During this phase of the works, the site team noticed that the flange bolts that were holding the high pressure collars on the Thames Water main had begun to corrode and were at major risk of failure.  Making the most of the bridge closure, FM Conway and Thames Water took the opportunity to replace these rusty bolts with new stainless ones to maximise the lifetime of this asset.

Vibration monitors were used throughout the upgrade scheme to assess the impact of the works.  The team had to be especially careful not to damage a large 700mm foul sewer main and the 750mm high pressure water main running across the structure. The old bridge was taken down in two phases to allow the team to re-divert the 700mm combined sewer main.  Three-quarters of the structure was demolished before installing 16 of the 20 piles for the new bridge down to a depth of 18 metres. Once this had been completed, 700mm combined sewer from the remains of the structure was diverted into temporary manholes and a new temporary sewer installed.

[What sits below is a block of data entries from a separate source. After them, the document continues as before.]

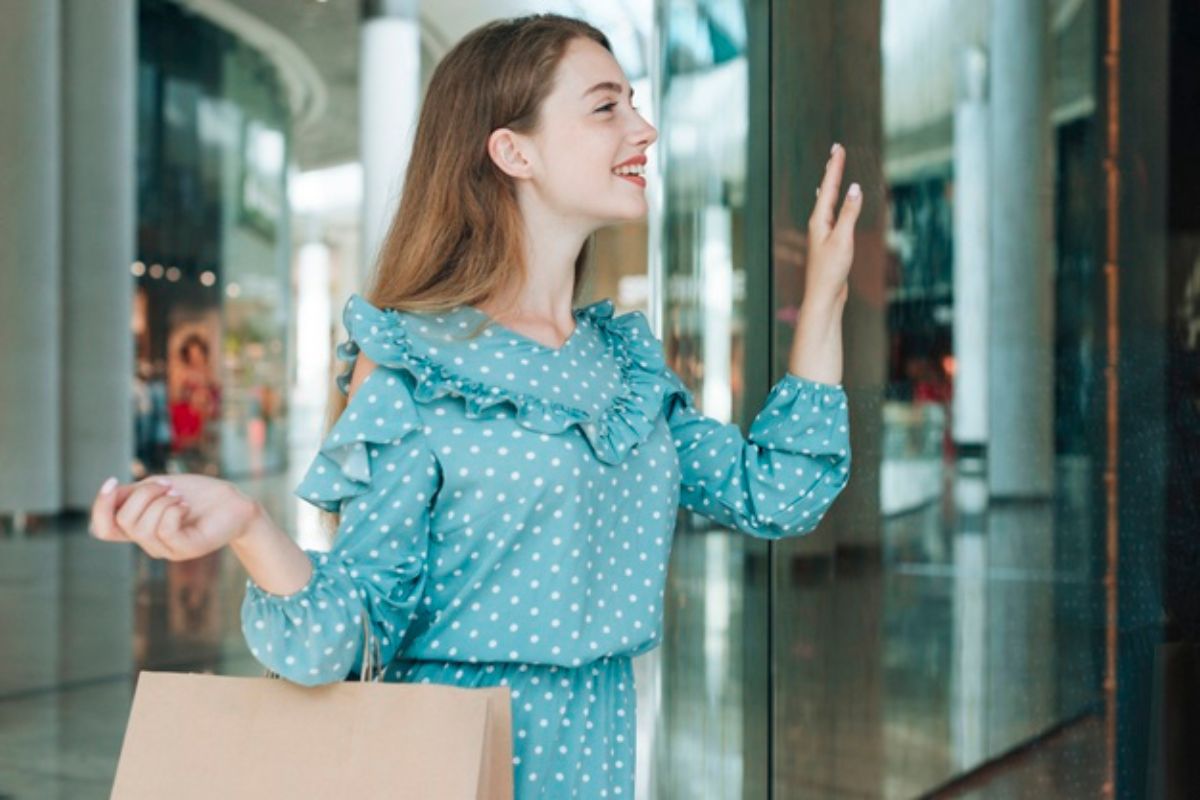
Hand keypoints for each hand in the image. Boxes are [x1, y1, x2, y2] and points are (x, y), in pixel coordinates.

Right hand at [89, 474, 261, 560]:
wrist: (234, 503)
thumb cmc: (197, 494)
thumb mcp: (158, 487)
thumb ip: (132, 494)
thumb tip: (108, 493)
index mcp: (139, 528)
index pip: (102, 529)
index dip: (99, 507)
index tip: (112, 481)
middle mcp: (149, 543)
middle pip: (123, 520)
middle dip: (144, 494)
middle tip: (169, 486)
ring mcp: (167, 549)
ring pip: (142, 526)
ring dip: (161, 501)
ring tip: (180, 496)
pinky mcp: (186, 550)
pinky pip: (165, 530)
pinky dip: (173, 510)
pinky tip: (186, 506)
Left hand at [806, 142, 861, 306]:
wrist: (824, 296)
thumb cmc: (831, 270)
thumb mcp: (843, 239)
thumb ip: (849, 213)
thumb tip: (855, 188)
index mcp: (819, 220)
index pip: (828, 187)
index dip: (834, 166)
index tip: (838, 147)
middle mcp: (818, 223)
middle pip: (825, 190)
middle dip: (832, 170)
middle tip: (836, 150)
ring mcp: (822, 232)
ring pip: (827, 200)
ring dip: (831, 183)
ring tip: (832, 168)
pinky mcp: (829, 241)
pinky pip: (830, 213)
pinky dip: (832, 200)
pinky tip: (829, 201)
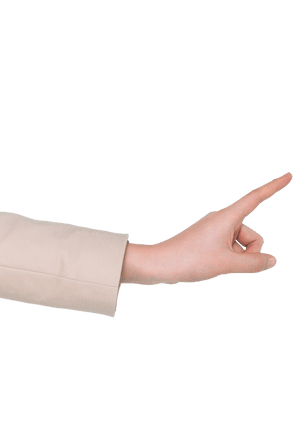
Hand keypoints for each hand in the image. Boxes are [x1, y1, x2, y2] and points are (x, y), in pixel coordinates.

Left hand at [121, 172, 292, 285]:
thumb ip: (254, 263)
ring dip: (236, 259)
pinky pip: (228, 251)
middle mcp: (220, 220)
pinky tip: (207, 267)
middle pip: (252, 236)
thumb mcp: (227, 264)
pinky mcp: (206, 242)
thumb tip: (271, 260)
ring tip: (211, 265)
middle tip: (224, 262)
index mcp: (226, 217)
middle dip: (248, 253)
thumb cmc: (188, 260)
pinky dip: (226, 261)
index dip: (273, 187)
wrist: (155, 265)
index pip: (256, 198)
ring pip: (241, 247)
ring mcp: (213, 232)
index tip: (288, 175)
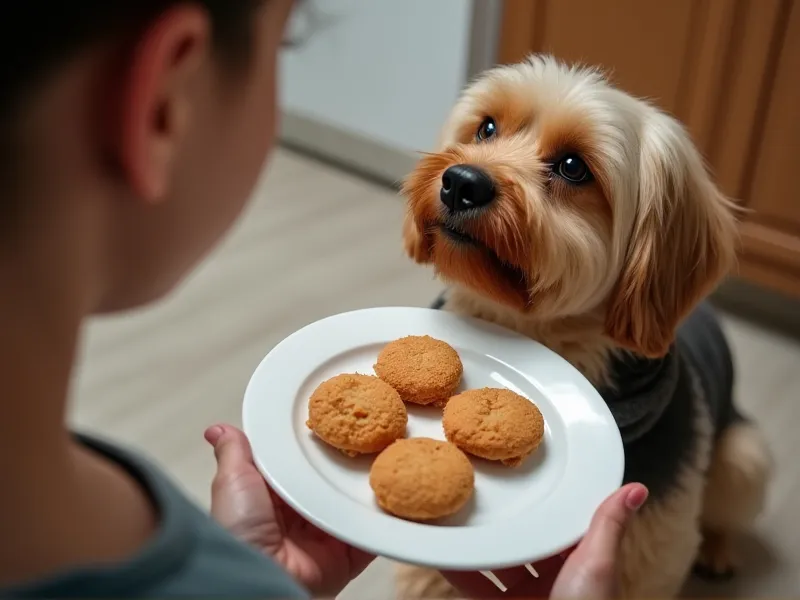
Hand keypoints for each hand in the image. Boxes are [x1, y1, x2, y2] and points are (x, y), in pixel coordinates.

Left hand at [204, 424, 373, 595]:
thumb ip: (234, 453)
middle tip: (370, 429)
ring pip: (353, 501)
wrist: (264, 578)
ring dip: (368, 484)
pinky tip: (395, 491)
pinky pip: (372, 530)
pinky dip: (383, 515)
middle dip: (348, 458)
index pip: (299, 463)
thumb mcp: (232, 482)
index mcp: (274, 496)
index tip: (335, 415)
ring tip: (388, 453)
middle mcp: (301, 514)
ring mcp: (327, 533)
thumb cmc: (241, 531)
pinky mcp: (349, 552)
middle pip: (330, 479)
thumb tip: (217, 428)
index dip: (316, 443)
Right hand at [442, 483, 647, 598]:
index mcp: (581, 563)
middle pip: (524, 539)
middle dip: (505, 518)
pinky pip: (476, 585)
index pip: (559, 522)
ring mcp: (524, 595)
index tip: (523, 470)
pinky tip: (445, 551)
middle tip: (482, 488)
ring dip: (479, 541)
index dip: (544, 499)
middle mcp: (552, 577)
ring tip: (457, 512)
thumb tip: (638, 489)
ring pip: (497, 561)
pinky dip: (460, 569)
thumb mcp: (598, 565)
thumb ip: (608, 526)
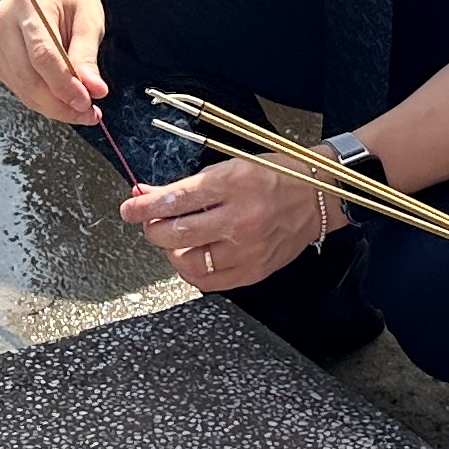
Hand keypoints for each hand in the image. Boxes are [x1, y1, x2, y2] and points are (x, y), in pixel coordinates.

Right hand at [0, 0, 107, 124]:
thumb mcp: (88, 17)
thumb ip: (87, 55)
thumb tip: (93, 90)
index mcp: (28, 4)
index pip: (42, 55)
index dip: (65, 85)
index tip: (87, 103)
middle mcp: (3, 21)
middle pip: (28, 77)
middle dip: (59, 103)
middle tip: (87, 113)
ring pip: (21, 87)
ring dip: (51, 106)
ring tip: (80, 110)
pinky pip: (17, 86)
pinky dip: (40, 98)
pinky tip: (61, 98)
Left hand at [123, 157, 330, 292]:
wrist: (319, 196)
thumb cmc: (277, 175)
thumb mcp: (232, 166)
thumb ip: (191, 185)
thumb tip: (150, 194)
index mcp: (233, 183)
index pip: (174, 200)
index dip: (143, 206)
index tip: (129, 208)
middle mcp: (240, 218)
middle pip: (176, 234)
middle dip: (152, 229)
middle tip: (150, 222)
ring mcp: (248, 249)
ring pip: (189, 263)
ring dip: (171, 252)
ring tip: (174, 240)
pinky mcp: (255, 271)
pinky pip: (210, 282)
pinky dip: (193, 271)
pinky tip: (194, 256)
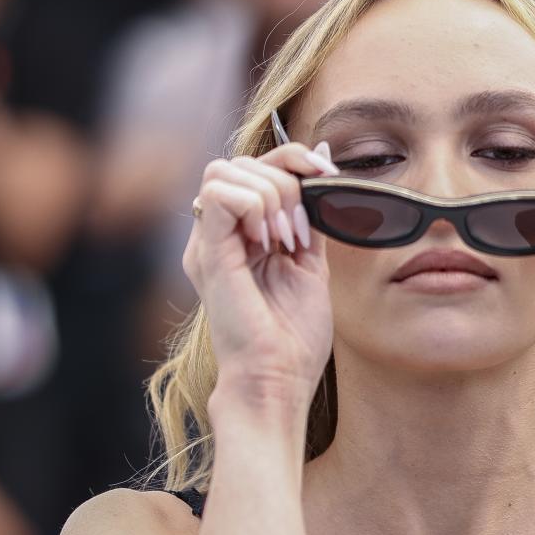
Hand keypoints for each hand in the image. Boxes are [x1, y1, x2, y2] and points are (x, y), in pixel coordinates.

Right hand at [183, 139, 339, 416]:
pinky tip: (270, 241)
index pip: (255, 166)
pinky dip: (255, 206)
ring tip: (286, 240)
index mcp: (239, 235)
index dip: (294, 159)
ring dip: (272, 195)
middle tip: (302, 231)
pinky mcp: (206, 252)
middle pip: (241, 162)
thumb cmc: (294, 335)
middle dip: (286, 180)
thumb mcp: (312, 260)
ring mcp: (208, 243)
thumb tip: (320, 156)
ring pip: (227, 170)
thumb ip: (311, 211)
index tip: (328, 176)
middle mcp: (217, 235)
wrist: (279, 379)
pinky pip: (219, 194)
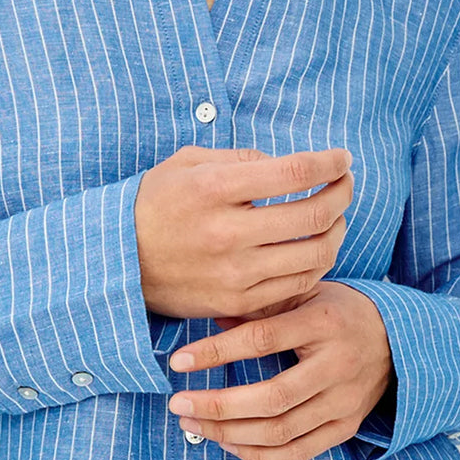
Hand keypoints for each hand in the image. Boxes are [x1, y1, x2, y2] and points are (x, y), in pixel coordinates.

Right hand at [135, 145, 353, 318]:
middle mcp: (225, 232)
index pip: (294, 172)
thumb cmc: (153, 205)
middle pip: (314, 213)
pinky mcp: (235, 301)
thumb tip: (288, 166)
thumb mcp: (184, 164)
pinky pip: (297, 284)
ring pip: (316, 253)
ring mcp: (233, 272)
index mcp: (213, 189)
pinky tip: (314, 247)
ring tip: (334, 216)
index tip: (341, 159)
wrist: (115, 261)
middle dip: (343, 193)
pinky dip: (318, 263)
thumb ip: (238, 158)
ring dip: (337, 230)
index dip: (330, 162)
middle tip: (345, 184)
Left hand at [164, 281, 393, 459]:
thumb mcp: (303, 294)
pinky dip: (256, 454)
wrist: (401, 339)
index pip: (262, 340)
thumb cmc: (337, 312)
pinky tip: (225, 442)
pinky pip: (297, 453)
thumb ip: (258, 306)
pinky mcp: (347, 427)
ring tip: (190, 422)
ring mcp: (345, 403)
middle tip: (177, 403)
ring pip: (281, 431)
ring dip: (228, 433)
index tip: (178, 361)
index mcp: (323, 324)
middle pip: (272, 398)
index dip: (217, 352)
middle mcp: (338, 367)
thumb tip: (209, 316)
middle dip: (217, 405)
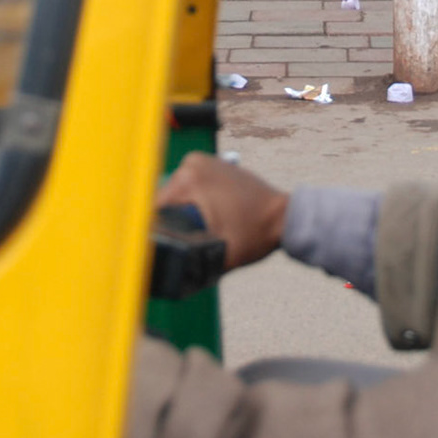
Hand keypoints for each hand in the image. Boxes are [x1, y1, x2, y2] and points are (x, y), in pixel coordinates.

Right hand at [157, 153, 288, 269]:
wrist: (283, 216)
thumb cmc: (256, 233)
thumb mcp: (221, 255)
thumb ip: (192, 265)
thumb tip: (166, 277)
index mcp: (189, 181)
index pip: (154, 209)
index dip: (154, 231)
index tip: (160, 247)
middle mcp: (191, 164)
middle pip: (163, 200)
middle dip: (169, 222)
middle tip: (185, 241)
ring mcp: (200, 160)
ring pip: (173, 194)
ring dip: (179, 212)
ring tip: (197, 228)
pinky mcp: (209, 163)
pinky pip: (187, 186)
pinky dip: (190, 201)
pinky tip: (203, 216)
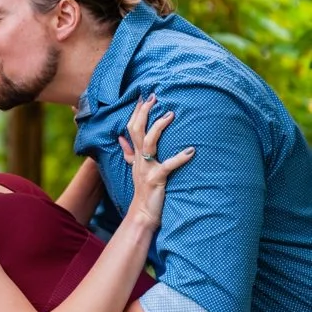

The precast parapets and beams for the new bridge were lifted into place using a 300-load crane. With these in place, the team then installed the cast institute reinforced deck slab. The deck was sprayed with a Stirling Lloyd Eliminator waterproofing coating to prolong the life of the structure and the steels within it.  FM Conway’s surfacing team laid the bridge’s new carriageway and resurfaced the approaches to it using recycled material from FM Conway’s state-of-the-art asphalt recycling plants.  With this complete, the northern footpath was opened for public use, allowing the team to remove the temporary pedestrian footbridge.